Wherever there is sex, family intrigue, and conflict, Dalmau goes there to dig deep and explore it in detail. He is aggressive about uncovering Cortázar. For example, he notes Cortázar’s peculiar fetishization of rape in a few stories and starts to ask questions. This is the right thing to do, however uncomfortable it might be for all of us who idolize the author. Based on these stories, Dalmau hints that Cortázar raped a woman in Kenya, but we’ll never know for sure. Is it even responsible to pose this possibility when all you have is fiction? What remains, however, are troubling traces of violence and misogyny in the words of Cortázar that merit our attention. I’m not sure Dalmau quite gets the balance right in how he addresses some of these controversial issues but he’s not afraid to look and explore, which is the right approach.

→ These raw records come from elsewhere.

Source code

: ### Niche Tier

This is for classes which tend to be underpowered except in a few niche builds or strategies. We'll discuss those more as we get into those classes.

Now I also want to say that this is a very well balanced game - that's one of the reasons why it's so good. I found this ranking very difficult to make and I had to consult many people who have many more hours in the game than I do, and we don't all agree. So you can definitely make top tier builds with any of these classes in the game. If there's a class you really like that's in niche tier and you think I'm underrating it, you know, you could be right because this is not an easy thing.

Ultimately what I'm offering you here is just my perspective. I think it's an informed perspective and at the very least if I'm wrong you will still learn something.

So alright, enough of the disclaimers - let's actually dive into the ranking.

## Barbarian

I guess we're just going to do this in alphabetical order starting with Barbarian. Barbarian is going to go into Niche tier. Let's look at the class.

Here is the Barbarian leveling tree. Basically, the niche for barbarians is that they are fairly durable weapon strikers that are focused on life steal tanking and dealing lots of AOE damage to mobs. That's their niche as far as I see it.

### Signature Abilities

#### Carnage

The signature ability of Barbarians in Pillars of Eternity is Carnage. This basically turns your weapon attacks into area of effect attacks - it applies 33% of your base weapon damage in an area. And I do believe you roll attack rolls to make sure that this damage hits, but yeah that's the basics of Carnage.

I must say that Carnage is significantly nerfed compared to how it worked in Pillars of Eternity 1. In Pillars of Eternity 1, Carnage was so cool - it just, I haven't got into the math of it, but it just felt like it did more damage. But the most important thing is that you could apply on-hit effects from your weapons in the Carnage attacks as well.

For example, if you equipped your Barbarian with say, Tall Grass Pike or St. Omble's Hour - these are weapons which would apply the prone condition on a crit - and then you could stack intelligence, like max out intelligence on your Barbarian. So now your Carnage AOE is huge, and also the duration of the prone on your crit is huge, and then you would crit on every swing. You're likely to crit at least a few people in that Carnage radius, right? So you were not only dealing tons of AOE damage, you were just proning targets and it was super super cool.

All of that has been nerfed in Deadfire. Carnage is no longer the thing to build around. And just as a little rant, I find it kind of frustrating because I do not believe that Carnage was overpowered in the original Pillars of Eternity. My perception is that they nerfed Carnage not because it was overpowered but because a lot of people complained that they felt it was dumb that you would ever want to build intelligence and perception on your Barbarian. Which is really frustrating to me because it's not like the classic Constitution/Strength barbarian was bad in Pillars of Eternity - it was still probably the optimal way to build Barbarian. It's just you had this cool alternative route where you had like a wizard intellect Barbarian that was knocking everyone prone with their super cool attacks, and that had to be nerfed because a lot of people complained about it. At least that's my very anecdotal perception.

The problem I have with this book is that Dalmau’s querulous voice, and his clear and casual hostility toward women in general, is distracting. There’s a hectoring quality to the biography, as well as a leering one, that’s just not right. The tone is wrong for me, no matter how much I appreciate the biographer’s dogged insistence in getting to the bottom of his subject. Maybe Cortázar was a momma’s boy, as Dalmau insists over and over again, but the gloating and arrogant asides are infuriating. Then there’s his questionable obsession with referring to the “African” blood in that transfusion that supposedly gave Cortázar HIV. I don’t know how to put this, but Dalmau’s authorial voice is insufferable. It’s a shame because in many ways this could have been a great biography.